EXERCISE DATA:

################

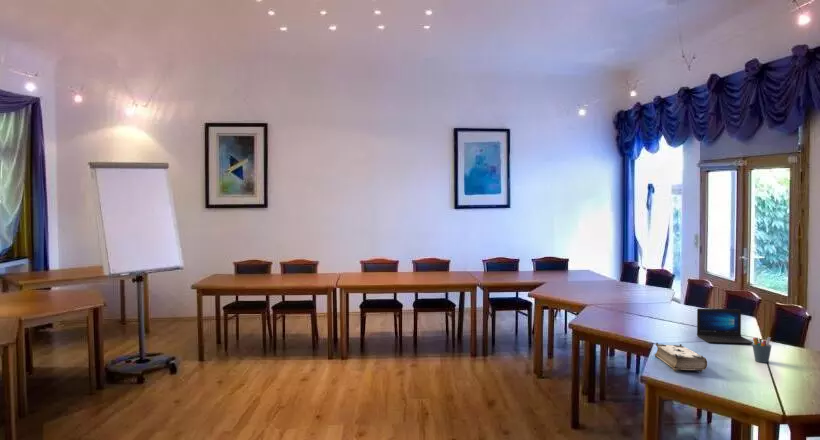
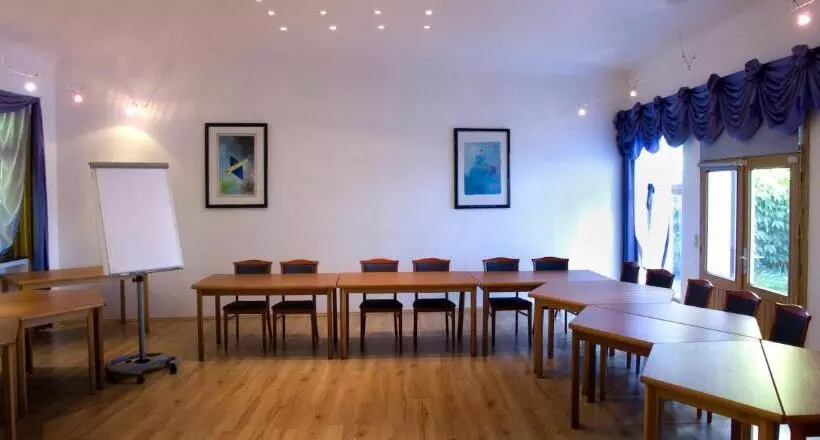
- laptop [696,308,754,345]
- book [653,342,708,373]
- pen holder [751,336,773,364]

################

DIRECTIONS FOR THIS TASK:
Put each line of the listing above into the copy exactly, dropping the pictures.

TASK SOLUTION:
- laptop [696,308,754,345]
- book [653,342,708,373]
- pen holder [751,336,773,364]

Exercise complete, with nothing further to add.